# GOAL OF THE EXERCISE
State only the number of lines in the listing below that contain the string "What", counting only matches with the same capitalization.

# RECORDS SUPPLIED
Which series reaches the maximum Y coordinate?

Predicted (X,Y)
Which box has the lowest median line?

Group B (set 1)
--
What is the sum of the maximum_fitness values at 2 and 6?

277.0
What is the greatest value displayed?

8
==
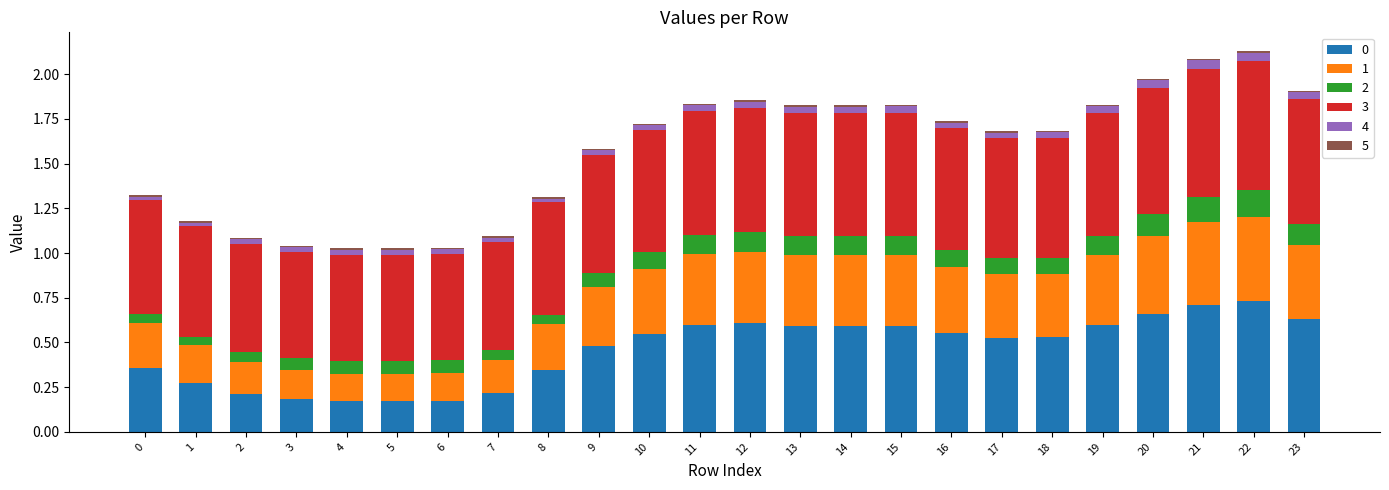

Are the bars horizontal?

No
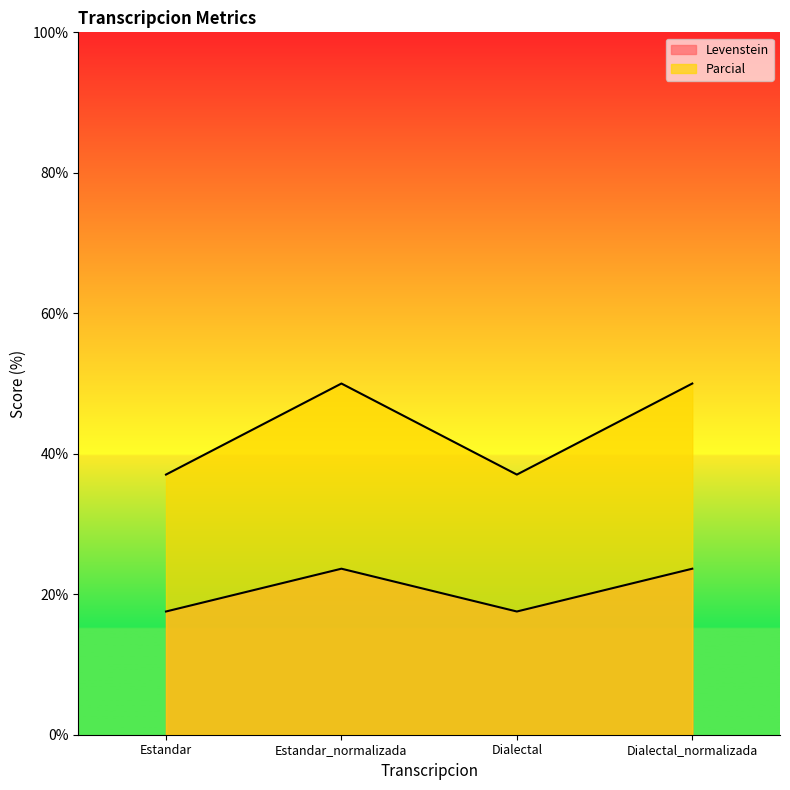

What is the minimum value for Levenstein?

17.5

# RESPONSE
3